# RECORDS SHOWN
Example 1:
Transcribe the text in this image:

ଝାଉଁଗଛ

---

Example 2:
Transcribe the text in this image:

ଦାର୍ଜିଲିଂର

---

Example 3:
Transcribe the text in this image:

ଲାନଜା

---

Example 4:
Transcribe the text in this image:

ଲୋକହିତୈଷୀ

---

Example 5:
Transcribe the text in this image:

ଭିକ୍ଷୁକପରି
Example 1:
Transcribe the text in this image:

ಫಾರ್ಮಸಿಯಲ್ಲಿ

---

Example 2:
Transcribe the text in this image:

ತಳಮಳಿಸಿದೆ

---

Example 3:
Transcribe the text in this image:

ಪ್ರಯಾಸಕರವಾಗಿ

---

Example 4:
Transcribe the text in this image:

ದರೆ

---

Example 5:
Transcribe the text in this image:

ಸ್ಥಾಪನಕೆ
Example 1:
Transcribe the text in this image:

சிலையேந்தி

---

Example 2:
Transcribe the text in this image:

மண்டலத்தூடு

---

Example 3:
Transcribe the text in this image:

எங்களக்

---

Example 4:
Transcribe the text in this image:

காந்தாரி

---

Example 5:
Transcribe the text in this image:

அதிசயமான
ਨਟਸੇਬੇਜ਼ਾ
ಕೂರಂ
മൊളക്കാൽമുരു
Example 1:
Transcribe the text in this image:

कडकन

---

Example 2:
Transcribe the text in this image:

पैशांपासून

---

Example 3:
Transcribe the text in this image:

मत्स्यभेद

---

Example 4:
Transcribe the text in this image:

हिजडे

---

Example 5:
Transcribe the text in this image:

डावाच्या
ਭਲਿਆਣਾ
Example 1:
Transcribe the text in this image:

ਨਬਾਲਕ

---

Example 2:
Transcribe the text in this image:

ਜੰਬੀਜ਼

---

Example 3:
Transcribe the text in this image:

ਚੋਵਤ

# WORK TO BE COMPLETED
Your reply should be every line of the material, transcribed exactly.

# YOUR RESPONSE
Example 1:
Transcribe the text in this image:

ଝାଉଁଗଛ

---

Example 2:
Transcribe the text in this image:

ଦାର୍ଜିଲିଂର

---

Example 3:
Transcribe the text in this image:

ଲାନଜା

---

Example 4:
Transcribe the text in this image:

ଲୋକହିତୈଷୀ

---

Example 5:
Transcribe the text in this image:

ଭିକ୍ଷୁକପରି
Example 1:
Transcribe the text in this image:

ಫಾರ್ಮಸಿಯಲ್ಲಿ

---

Example 2:
Transcribe the text in this image:

ತಳಮಳಿಸಿದೆ

---

Example 3:
Transcribe the text in this image:

ಪ್ರಯಾಸಕರವಾಗಿ

---

Example 4:
Transcribe the text in this image:

ದರೆ

---

Example 5:
Transcribe the text in this image:

ಸ್ಥಾಪನಕೆ
Example 1:
Transcribe the text in this image:

சிலையேந்தி

---

Example 2:
Transcribe the text in this image:

மண்டலத்தூடு

---

Example 3:
Transcribe the text in this image:

எங்களக்

---

Example 4:
Transcribe the text in this image:

காந்தாரி

---

Example 5:
Transcribe the text in this image:

அதிசயமான
ਨਟਸੇਬੇਜ਼ਾ
ಕೂರಂ
മൊളക്കാൽമുരു
Example 1:
Transcribe the text in this image:

कडकन

---

Example 2:
Transcribe the text in this image:

पैशांपासून

---

Example 3:
Transcribe the text in this image:

मत्स्यभेद

---

Example 4:
Transcribe the text in this image:

हिजडे

---

Example 5:
Transcribe the text in this image:

डावाच्या
ਭਲਿਆਣਾ
Example 1:
Transcribe the text in this image:

ਨਬਾਲਕ

---

Example 2:
Transcribe the text in this image:

ਜੰਬੀਜ਼

---

Example 3:
Transcribe the text in this image:

ਚੋਵਤ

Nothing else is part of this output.